Actress Charlotte Rampling, honored with the Honorary Golden Bear award, attends a news conference at the 69th Berlinale International Film Festival in Berlin, Germany, February 14, 2019. REUTERS/Fabrizio Bensch.
BERLIN (Reuters) - British actress Charlotte Rampling said on Thursday she was moved to be awarded the Berlin Film Festival’s Golden Bear for lifetime achievement.
The 73-year-old, who started her career as a model, is famed for starring in arthouse films.
She is best known for playing a concentration camp survivor in Liliana Cavani’s “The Night Porter” (1974).
Rampling has starred in a wide range of other films, including “Georgy Girl” (1966) with Lynn Redgrave, Woody Allen’s Stardust Memories (1980) and several movies by French director Francois Ozon in the 2000s.
In 2015, she won the Berlinale festival’s Silver Bear for Best Actress in her role as a wife in Andrew Haigh’s romantic drama “45 Years” about a couple whose marriage ends up in crisis as they prepare to celebrate their 45th wedding anniversary.

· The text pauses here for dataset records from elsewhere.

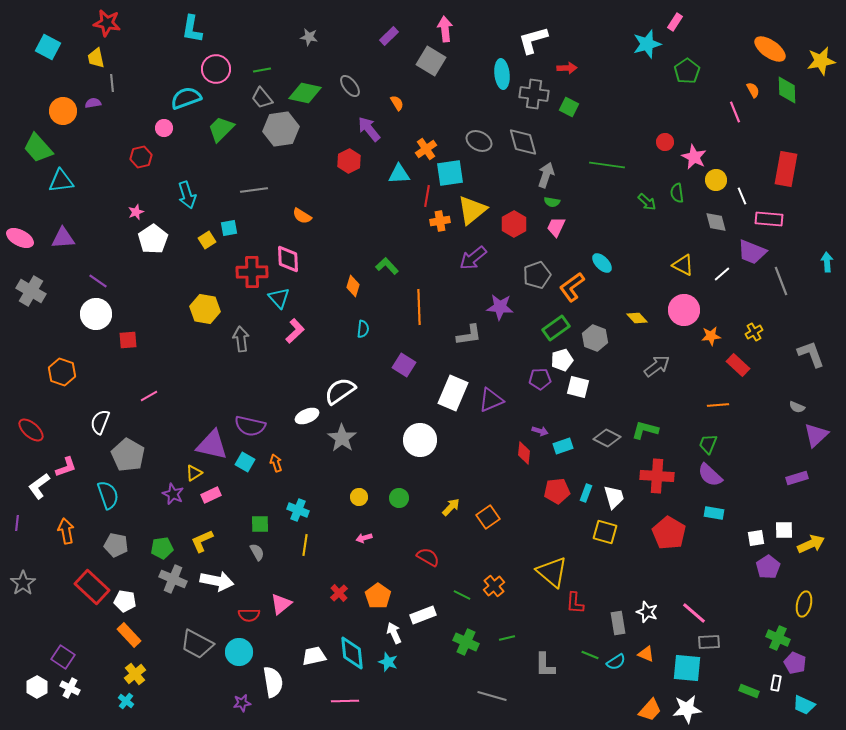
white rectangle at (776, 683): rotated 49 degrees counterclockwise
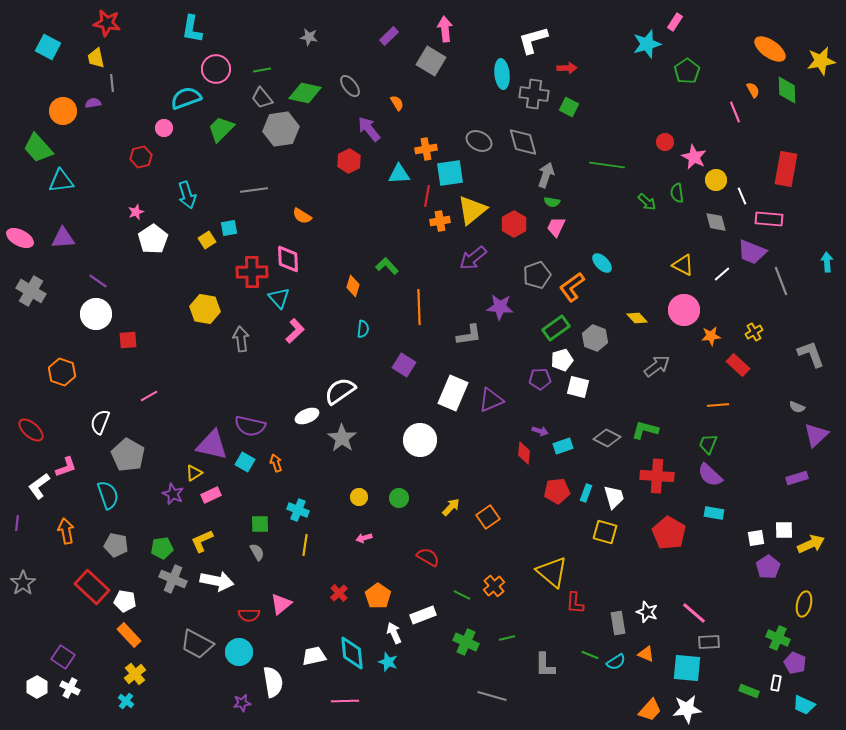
orange cross at (426, 149): rotated 25 degrees clockwise
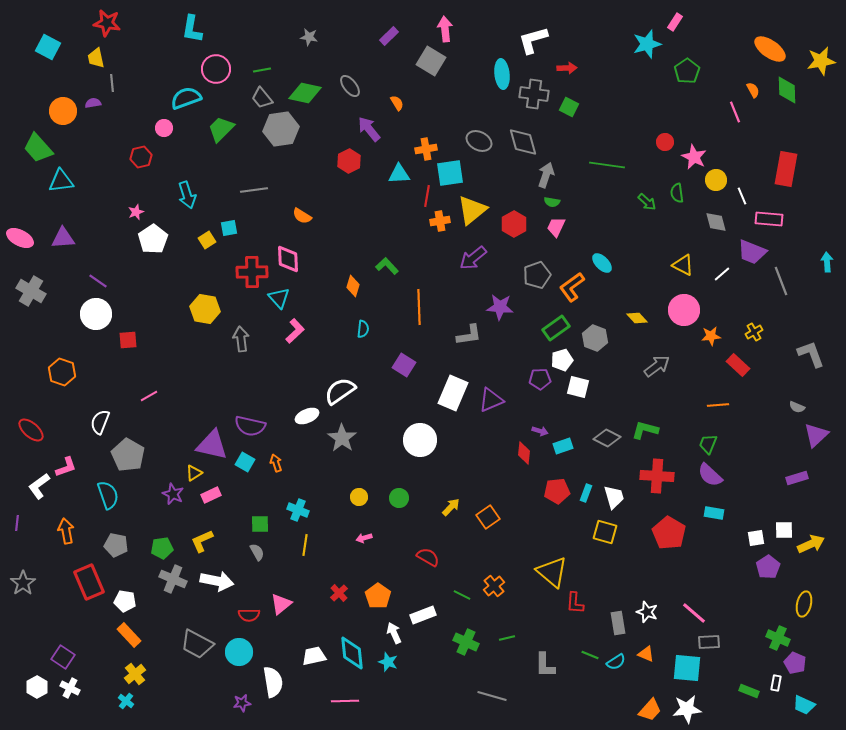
red rectangle at (92, 587): moved 3 px left, 5 px up; rotated 24 degrees clockwise
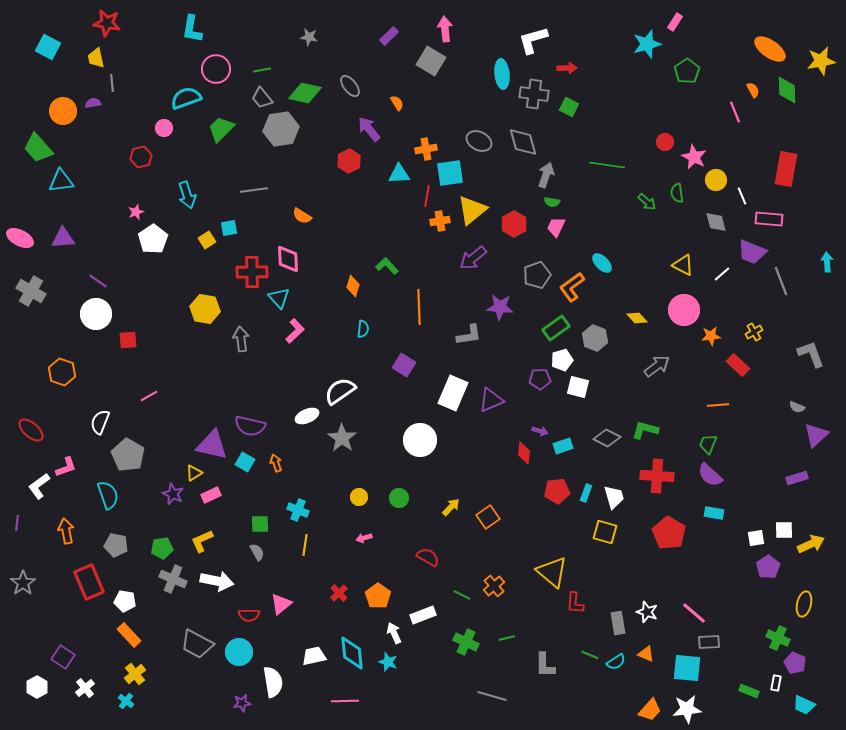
white cross at (70, 688): moved 15 px right; rotated 24 degrees clockwise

“I’m really pleased to get the bear because I’ve got a silver one and he was asking me the other day: ‘Where’s the gold one?’ So I said: ‘Well I’m going to be back soon with it,’ “ Rampling told a news conference in Berlin.
“They can box together. No, it’s great, especially because it’s with Dieter Kosslick, who I admire enormously and I’ve worked so much with him and so it’s very moving.”
Berlinale director Kosslick has called Rampling “an icon of unconventional and exciting cinema”.